• Tasks to perform:
1. From the passage below on Islamic law and religious sites, reproduce the text starting with "Furthermore, the Prophet" and going on through "of religious teachings.".
2. In the passage below on Islamic law and religious sites, why does the text say that the verse "strongly supports religious freedom"? Answer in one to three sentences.

-- START Passage to read --

In addition to the absolute prohibition of wanton destruction during the conduct of hostilities, the Qur'an and the Sunna contain various references to the inviolability of religious sites. The first text in the Qur'an allowing Muslims recourse to armed force is in reference to defence against aggression. It reads that “had not God permitted people to defend themselves against [the aggression of] others, monasteries, churches, synagogues and mosques, wherein the name of God is oft-mentioned, would be pulled down”.68 This verse strongly supports religious freedom since the protection of monasteries, churches, synagogues and mosques is given as a justification for defensive war, and the defence of religion against persecution almost becomes a duty.69 Therefore, one of the early Islamic jus ad bellum rules is the protection of the practice of Christianity, Judaism and Islam. According to Bassiouni, “there is continuity among the Abrahamic religions, and, accordingly, Jewish, Christian, and Muslim religious and holy sites deserve recognition and respect by all three faiths”.70 This interpretation excludes religious sites belonging to non-Abrahamic faiths,71 but it must be weighed against alternative theories advanced by Islamic scholars supporting the conclusion that the Islamic legal tradition adopts a universalist stance.72 According to Sharawi, the inclusion of non-Abrahamic religious groups, and thus the inviolability of their religious sites, has been accepted in classical fiqh.73

Similarly, in an exchange between the abbot of St Catherine's Monastery in Sinai and the Prophet, the latter is reported to have said that “[n]o one is to destroy a house of [the Christian] religion, to damage it, or to carry anything from it to the Muslims’ houses”.74 This hadith seemingly confirms that Islamic law appreciates the value of religious and cultural objects of the adherents of other faiths. Moreover, the protection granted to cultural heritage is manifold: it concurrently encompasses destruction and damage as well as what could be considered looting or theft. The explicit mention by the Prophet of these three actions accentuates the multifaceted and “vital role that these objects play in shaping a community's identity”.75 Therefore, one can infer from the primary sources of Islamic law and subsequent interpretations by Islamic scholars that all religious buildings cannot be the targets of attacks, that the prohibition extends to the objects contained therein, and that this holds true for all civilizations. This is further reinforced by several allusions to diversity in the Qur'an which can be interpreted as protecting the heritage of all people.76

Furthermore, the Prophet stated that “[w]hen you are in Syria, you will meet those who remember God in their houses of worship. You should have no dispute with them and give no trouble to them.”77 An additional layer of protection can be deduced from this statement: it is not only the religious buildings that must be protected, but also “those who remember God in their houses of worship”. These injunctions and obligations allude to the interdependence between tangible and intangible dimensions. Accordingly, the obligation to respect religious buildings is juxtaposed with the obligation to protect the bearers and transmitters of religious teachings.

-- END Passage to read --
-- START Data provided --

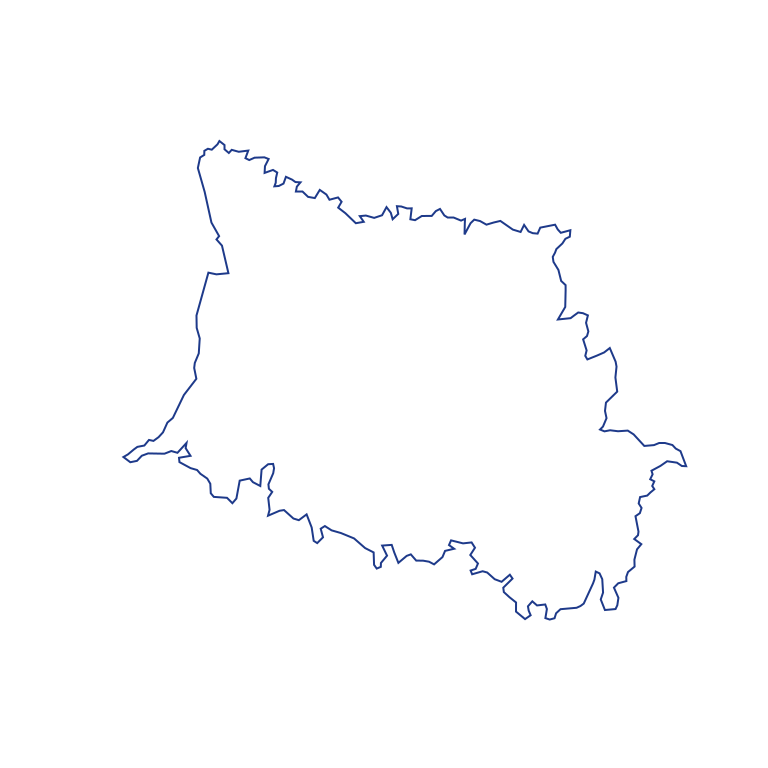 Jari, Rio Grande do Sul, Brazil, rotated 255°
{"feature_id": "56859067B68969944095338", "entity_name": "Jari", "entity_type": "district", "adm_level": 2, "iso_a3": "BRA", "parent_name": "Brazil", "parent_adm1": "Rio Grande do Sul", "projection": "robinson", "projection_center": [-54.306, -29.276], "detail": "fine", "context": "isolated", "style": "outline", "palette": "blue", "viewbox_px": 768, "rotation_deg": 255, "n_neighbors": 0, "source": "geoboundaries", "source_scale": "gbopen_adm2", "svg_char_len": 3946}
<svg xmlns="http://www.w3.org/2000/svg" viewBox="0 0 768 768"><g transform="rotate(255 384 384)"><path d="M226.4,654.6L242.4,653.0L246.1,649.1L250.4,646.8L254.3,640.1L255.8,634.5L255.1,629.0L256.8,619.4L270.7,612.1L275.9,607.4L277.8,597.8L280.8,590.4L281.2,584.7L284.1,580.9L286.2,584.5L293.4,590.1L300.8,590.5L308.6,593.6L316.3,607.3L330.4,609.2L340.6,613.1L345.6,613.5L360.3,611.4L357.5,604.8L356.3,596.9L355.1,586.8L359.1,585.7L364.0,588.4L375.6,587.9L377.8,592.5L381.9,595.0L390.8,595.0L397.5,598.7L400.9,594.5L402.8,590.1L400.9,585.2L399.3,581.3L401.3,568.7L411.5,579.0L427.2,583.6L432.5,585.0L437.7,581.8L449.0,582.0L458.1,579.3L463.1,579.9L466.6,583.2L469.7,585.4L473.6,592.7L477.3,596.8L478.2,601.6L484.3,603.8L484.3,593.9L488.4,591.8L493.6,590.5L494.6,575.4L489.5,571.3L491.2,566.7L494.0,563.1L501.4,560.5L495.5,555.3L499.8,548.4L511.4,538.6L511.6,531.8L511.4,524.2L516.5,519.0L519.4,513.7L516.9,509.2L507.6,500.5L518.5,503.7L522.5,505.0L521.9,500.7L526.8,494.3L528.3,488.6L531.2,485.9L538.6,483.4L537.6,478.8L534.0,473.6L536.5,464.0L534.2,456.4L536.3,452.1L546.5,456.2L547.6,451.8L551.0,446.6L552.4,442.5L544.6,441.8L540.9,435.0L547.6,434.9L554.2,432.2L547.5,425.8L547.0,417.5L551.4,410.1L552.4,404.1L545.9,406.4L546.6,398.4L552.4,394.9L559.0,390.9L566.2,385.4L571.0,390.2L576.1,387.9L576.1,379.0L581.9,377.4L588.1,372.2L581.5,365.3L584.4,359.1L591.0,355.1L592.7,348.7L597.2,350.9L600.4,355.5L602.0,350.7L605.2,348.1L609.5,342.9L603.6,338.8L602.5,333.6L603.3,329.3L606.4,331.5L610.8,332.9L615.9,335.6L619.5,332.2L618.8,323.3L625.2,325.4L631.2,330.8L633.9,327.1L636.1,317.6L635.2,311.8L638.0,308.6L644.6,313.3L645.9,303.8L649.6,297.5L647.3,293.9L652.0,290.7L656.1,291.8L661.3,287.9L658.6,285.2L654.9,278.3L656.8,274.8L655.7,270.8L651.8,269.7L650.4,265.0L640.8,260.1L615.9,260.5L584.6,259.1L569.5,263.0L567.0,259.6L559.6,263.3L531.3,262.4L533.3,250.5L537.0,243.2L498.7,220.6L486.7,217.6L475.7,217.8L461.5,213.0L453.3,206.7L448.6,204.8L437.6,204.1L425.2,187.9L405.9,171.3L402.8,164.8L394.5,158.0L391.0,152.5L388.7,146.6L390.8,142.5L386.6,136.6L387.1,129.5L385.5,125.4L382.3,118.5L380.9,113.4L374.1,118.7L373.7,125.5L377.4,131.5L378.0,138.2L373.5,153.9L374.3,161.2L371.0,166.7L378.2,178.0L373.4,175.8L364.7,178.5L365.8,166.9L361.5,166.2L352.8,175.4L349.3,181.2L344.8,183.4L338.4,188.8L332.6,190.4L323.3,188.4L319.0,190.4L314.7,202.9L308.1,206.7L311.6,211.8L328.0,219.6L327.5,229.9L323.1,232.0L317.5,238.1L333.0,243.6L336.5,251.3L335.5,256.2L331.1,256.0L326.5,253.9L317.0,246.4L312.6,245.7L308.7,248.1L304.0,242.7L292.1,240.9L286.8,237.9L288.6,250.3L288.1,254.8L277.5,261.7L274.5,266.5L278.1,275.5L264.1,277.0L250.7,275.5L247.6,278.3L251.7,285.4L260.6,285.4L262.1,290.1L256.2,295.5L251.2,303.8L242.6,315.1L230.4,323.3L224.0,330.4L211.9,327.6L207.6,329.2L208.2,333.6L211.9,334.7L217.4,342.5L228.4,340.4L226.6,349.8L218.7,350.3L207.5,351.6L212.1,361.4L212.5,365.8L205.1,369.4L203.2,376.1L200.7,381.5L196.8,385.7L201.7,395.7L207.0,399.8L206.7,409.1L211.6,405.1L215.6,408.3L209.6,419.1L208.3,427.6L202.3,429.5L196.5,423.1L186.3,428.3L181.7,424.7L181.4,419.4L177.4,419.9L177.6,430.8L175.2,434.9L166.8,440.4L162.5,446.4L167.2,456.2L162.8,457.8L156.4,446.5L152.0,445.9L145.6,450.0L138.8,455.0L130.0,452.6L120.4,459.4L122.7,465.8L127.6,465.1L132.0,465.5L135.7,471.0L130.5,474.5L129.3,482.7L124.5,483.1L116.1,479.3L113.6,483.1L113.6,488.1L118.0,490.9L120.8,496.2L118.0,512.1L118.7,516.3L120.2,520.1L137.3,534.3L140.6,536.6L148.0,540.0L145.3,543.2L139.0,544.3L125.8,541.6L119.8,537.6L108.5,538.9L106.7,549.4L109.9,552.1L116.8,555.1L127.8,553.4L130.9,558.7L130.9,567.1L135.0,568.1L139.2,571.0L142.8,578.8L149.5,580.4L158.8,585.6L162.7,591.1L169.5,585.6L172.2,590.2L175.5,591.6L191.2,592.7L193.0,597.7L197.6,600.7L202.7,599.1L208.5,602.1L208.1,609.4L210.3,613.3L212.4,617.9L216.1,616.7L220.0,619.9L223.1,616.5L227.3,620.1L231.0,619.9L233.3,629.7L236.1,637.5L232.2,646.6L227.7,650.5L226.4,654.6Z" fill="none" stroke="#1e3a8a" stroke-width="2"/></g></svg>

-- END Data provided --

• Correct answers:
1.
Furthermore, the Prophet stated that “[w]hen you are in Syria, you will meet those who remember God in their houses of worship. You should have no dispute with them and give no trouble to them.”77 An additional layer of protection can be deduced from this statement: it is not only the religious buildings that must be protected, but also “those who remember God in their houses of worship”. These injunctions and obligations allude to the interdependence between tangible and intangible dimensions. Accordingly, the obligation to respect religious buildings is juxtaposed with the obligation to protect the bearers and transmitters of religious teachings.

2. The verse gives the protection of monasteries, churches, synagogues and mosques as a justification for defensive war. Because of this, defending religion against persecution almost becomes a duty.